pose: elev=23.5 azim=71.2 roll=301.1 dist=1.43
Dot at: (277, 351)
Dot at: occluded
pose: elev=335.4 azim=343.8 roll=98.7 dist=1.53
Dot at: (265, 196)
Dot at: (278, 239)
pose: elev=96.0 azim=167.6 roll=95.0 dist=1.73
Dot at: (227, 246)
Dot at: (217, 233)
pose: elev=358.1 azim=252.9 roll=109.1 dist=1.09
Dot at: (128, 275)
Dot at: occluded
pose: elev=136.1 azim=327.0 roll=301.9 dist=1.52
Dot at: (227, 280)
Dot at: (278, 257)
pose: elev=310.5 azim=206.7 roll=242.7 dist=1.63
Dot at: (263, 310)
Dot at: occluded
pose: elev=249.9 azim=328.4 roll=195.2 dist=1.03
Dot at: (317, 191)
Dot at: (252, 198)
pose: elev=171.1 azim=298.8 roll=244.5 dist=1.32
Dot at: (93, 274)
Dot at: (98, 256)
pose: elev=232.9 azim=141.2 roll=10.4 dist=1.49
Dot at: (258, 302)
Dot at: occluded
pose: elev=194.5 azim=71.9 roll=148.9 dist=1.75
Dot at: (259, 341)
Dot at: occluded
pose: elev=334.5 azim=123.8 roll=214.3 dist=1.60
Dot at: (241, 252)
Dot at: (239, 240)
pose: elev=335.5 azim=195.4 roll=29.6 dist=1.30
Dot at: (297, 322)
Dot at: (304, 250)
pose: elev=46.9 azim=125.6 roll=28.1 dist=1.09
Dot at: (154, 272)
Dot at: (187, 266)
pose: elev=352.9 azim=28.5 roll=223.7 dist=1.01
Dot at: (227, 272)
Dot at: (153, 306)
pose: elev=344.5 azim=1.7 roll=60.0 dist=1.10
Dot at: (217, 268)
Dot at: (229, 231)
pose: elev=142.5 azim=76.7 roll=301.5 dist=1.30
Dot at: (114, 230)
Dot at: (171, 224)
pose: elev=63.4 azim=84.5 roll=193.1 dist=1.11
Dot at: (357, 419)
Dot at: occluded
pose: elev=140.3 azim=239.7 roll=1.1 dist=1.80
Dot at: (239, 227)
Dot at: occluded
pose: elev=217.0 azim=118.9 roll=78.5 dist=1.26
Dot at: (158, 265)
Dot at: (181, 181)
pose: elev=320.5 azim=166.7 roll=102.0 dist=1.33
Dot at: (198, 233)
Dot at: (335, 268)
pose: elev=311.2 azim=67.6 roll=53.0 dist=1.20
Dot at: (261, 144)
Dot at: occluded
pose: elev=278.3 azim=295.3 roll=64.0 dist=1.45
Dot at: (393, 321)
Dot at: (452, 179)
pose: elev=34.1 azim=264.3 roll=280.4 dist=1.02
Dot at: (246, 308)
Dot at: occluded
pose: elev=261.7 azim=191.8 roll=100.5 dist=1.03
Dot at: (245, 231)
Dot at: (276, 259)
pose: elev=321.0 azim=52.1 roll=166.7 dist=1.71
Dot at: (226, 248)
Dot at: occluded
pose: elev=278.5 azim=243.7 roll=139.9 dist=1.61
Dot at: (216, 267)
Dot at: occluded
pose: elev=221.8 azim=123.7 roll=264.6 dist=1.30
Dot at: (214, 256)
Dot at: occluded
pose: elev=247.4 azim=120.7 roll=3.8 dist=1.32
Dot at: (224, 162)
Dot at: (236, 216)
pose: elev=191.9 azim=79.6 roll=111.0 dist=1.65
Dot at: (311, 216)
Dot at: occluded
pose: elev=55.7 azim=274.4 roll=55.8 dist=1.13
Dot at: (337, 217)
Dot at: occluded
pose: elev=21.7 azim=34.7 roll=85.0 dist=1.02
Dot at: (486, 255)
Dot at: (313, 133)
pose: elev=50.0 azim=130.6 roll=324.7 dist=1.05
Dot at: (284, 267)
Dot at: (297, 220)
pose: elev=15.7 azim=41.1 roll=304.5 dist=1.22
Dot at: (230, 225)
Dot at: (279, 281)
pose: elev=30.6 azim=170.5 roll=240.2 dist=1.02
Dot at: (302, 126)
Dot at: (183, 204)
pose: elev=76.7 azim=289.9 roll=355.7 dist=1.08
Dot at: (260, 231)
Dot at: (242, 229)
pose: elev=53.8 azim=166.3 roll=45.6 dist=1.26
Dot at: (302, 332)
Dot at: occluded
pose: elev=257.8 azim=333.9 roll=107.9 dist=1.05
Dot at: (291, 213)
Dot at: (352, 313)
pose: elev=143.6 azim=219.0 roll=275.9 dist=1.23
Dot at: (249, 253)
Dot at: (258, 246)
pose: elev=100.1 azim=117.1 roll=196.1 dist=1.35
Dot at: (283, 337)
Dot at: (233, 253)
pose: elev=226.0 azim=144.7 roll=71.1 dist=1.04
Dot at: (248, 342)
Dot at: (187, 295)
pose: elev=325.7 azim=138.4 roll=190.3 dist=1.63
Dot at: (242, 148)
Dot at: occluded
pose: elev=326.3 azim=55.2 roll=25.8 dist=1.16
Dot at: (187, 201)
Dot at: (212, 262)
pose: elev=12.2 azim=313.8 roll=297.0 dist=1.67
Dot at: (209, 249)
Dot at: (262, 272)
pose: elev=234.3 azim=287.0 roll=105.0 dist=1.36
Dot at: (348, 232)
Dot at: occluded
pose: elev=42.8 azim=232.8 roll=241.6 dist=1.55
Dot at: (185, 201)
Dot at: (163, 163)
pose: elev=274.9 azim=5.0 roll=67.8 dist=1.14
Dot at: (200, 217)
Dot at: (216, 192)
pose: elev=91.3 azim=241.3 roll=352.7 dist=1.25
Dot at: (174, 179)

============

# Exercise objective:
Rename "pose" to "view" in all of the rows above, leaving everything else unchanged.

# The solution:
view: elev=23.5 azim=71.2 roll=301.1 dist=1.43
Dot at: (277, 351)
Dot at: occluded
view: elev=335.4 azim=343.8 roll=98.7 dist=1.53
Dot at: (265, 196)
Dot at: (278, 239)
view: elev=96.0 azim=167.6 roll=95.0 dist=1.73
Dot at: (227, 246)
Dot at: (217, 233)
view: elev=358.1 azim=252.9 roll=109.1 dist=1.09
Dot at: (128, 275)
Dot at: occluded
view: elev=136.1 azim=327.0 roll=301.9 dist=1.52
Dot at: (227, 280)
Dot at: (278, 257)
view: elev=310.5 azim=206.7 roll=242.7 dist=1.63
Dot at: (263, 310)
Dot at: occluded
view: elev=249.9 azim=328.4 roll=195.2 dist=1.03
Dot at: (317, 191)
Dot at: (252, 198)
view: elev=171.1 azim=298.8 roll=244.5 dist=1.32
Dot at: (93, 274)
Dot at: (98, 256)
view: elev=232.9 azim=141.2 roll=10.4 dist=1.49
Dot at: (258, 302)
Dot at: occluded
view: elev=194.5 azim=71.9 roll=148.9 dist=1.75
Dot at: (259, 341)
Dot at: occluded
view: elev=334.5 azim=123.8 roll=214.3 dist=1.60
Dot at: (241, 252)
Dot at: (239, 240)
view: elev=335.5 azim=195.4 roll=29.6 dist=1.30
Dot at: (297, 322)
Dot at: (304, 250)
view: elev=46.9 azim=125.6 roll=28.1 dist=1.09
Dot at: (154, 272)
Dot at: (187, 266)
view: elev=352.9 azim=28.5 roll=223.7 dist=1.01
Dot at: (227, 272)
Dot at: (153, 306)
view: elev=344.5 azim=1.7 roll=60.0 dist=1.10
Dot at: (217, 268)
Dot at: (229, 231)
view: elev=142.5 azim=76.7 roll=301.5 dist=1.30
Dot at: (114, 230)
Dot at: (171, 224)
view: elev=63.4 azim=84.5 roll=193.1 dist=1.11
Dot at: (357, 419)
Dot at: occluded
view: elev=140.3 azim=239.7 roll=1.1 dist=1.80
Dot at: (239, 227)
Dot at: occluded
view: elev=217.0 azim=118.9 roll=78.5 dist=1.26
Dot at: (158, 265)
Dot at: (181, 181)
view: elev=320.5 azim=166.7 roll=102.0 dist=1.33
Dot at: (198, 233)
Dot at: (335, 268)
view: elev=311.2 azim=67.6 roll=53.0 dist=1.20
Dot at: (261, 144)
Dot at: occluded
view: elev=278.3 azim=295.3 roll=64.0 dist=1.45
Dot at: (393, 321)
Dot at: (452, 179)
view: elev=34.1 azim=264.3 roll=280.4 dist=1.02
Dot at: (246, 308)
Dot at: occluded
view: elev=261.7 azim=191.8 roll=100.5 dist=1.03
Dot at: (245, 231)
Dot at: (276, 259)
view: elev=321.0 azim=52.1 roll=166.7 dist=1.71
Dot at: (226, 248)
Dot at: occluded
view: elev=278.5 azim=243.7 roll=139.9 dist=1.61
Dot at: (216, 267)
Dot at: occluded
view: elev=221.8 azim=123.7 roll=264.6 dist=1.30
Dot at: (214, 256)
Dot at: occluded
view: elev=247.4 azim=120.7 roll=3.8 dist=1.32
Dot at: (224, 162)
Dot at: (236, 216)
view: elev=191.9 azim=79.6 roll=111.0 dist=1.65
Dot at: (311, 216)
Dot at: occluded
view: elev=55.7 azim=274.4 roll=55.8 dist=1.13
Dot at: (337, 217)
Dot at: occluded
view: elev=21.7 azim=34.7 roll=85.0 dist=1.02
Dot at: (486, 255)
Dot at: (313, 133)
view: elev=50.0 azim=130.6 roll=324.7 dist=1.05
Dot at: (284, 267)
Dot at: (297, 220)
view: elev=15.7 azim=41.1 roll=304.5 dist=1.22
Dot at: (230, 225)
Dot at: (279, 281)
view: elev=30.6 azim=170.5 roll=240.2 dist=1.02
Dot at: (302, 126)
Dot at: (183, 204)
view: elev=76.7 azim=289.9 roll=355.7 dist=1.08
Dot at: (260, 231)
Dot at: (242, 229)
view: elev=53.8 azim=166.3 roll=45.6 dist=1.26
Dot at: (302, 332)
Dot at: occluded
view: elev=257.8 azim=333.9 roll=107.9 dist=1.05
Dot at: (291, 213)
Dot at: (352, 313)
view: elev=143.6 azim=219.0 roll=275.9 dist=1.23
Dot at: (249, 253)
Dot at: (258, 246)
view: elev=100.1 azim=117.1 roll=196.1 dist=1.35
Dot at: (283, 337)
Dot at: (233, 253)
view: elev=226.0 azim=144.7 roll=71.1 dist=1.04
Dot at: (248, 342)
Dot at: (187, 295)
view: elev=325.7 azim=138.4 roll=190.3 dist=1.63
Dot at: (242, 148)
Dot at: occluded
view: elev=326.3 azim=55.2 roll=25.8 dist=1.16
Dot at: (187, 201)
Dot at: (212, 262)
view: elev=12.2 azim=313.8 roll=297.0 dist=1.67
Dot at: (209, 249)
Dot at: (262, 272)
view: elev=234.3 azim=287.0 roll=105.0 dist=1.36
Dot at: (348, 232)
Dot at: occluded
view: elev=42.8 azim=232.8 roll=241.6 dist=1.55
Dot at: (185, 201)
Dot at: (163, 163)
view: elev=274.9 azim=5.0 roll=67.8 dist=1.14
Dot at: (200, 217)
Dot at: (216, 192)
view: elev=91.3 azim=241.3 roll=352.7 dist=1.25
Dot at: (174, 179)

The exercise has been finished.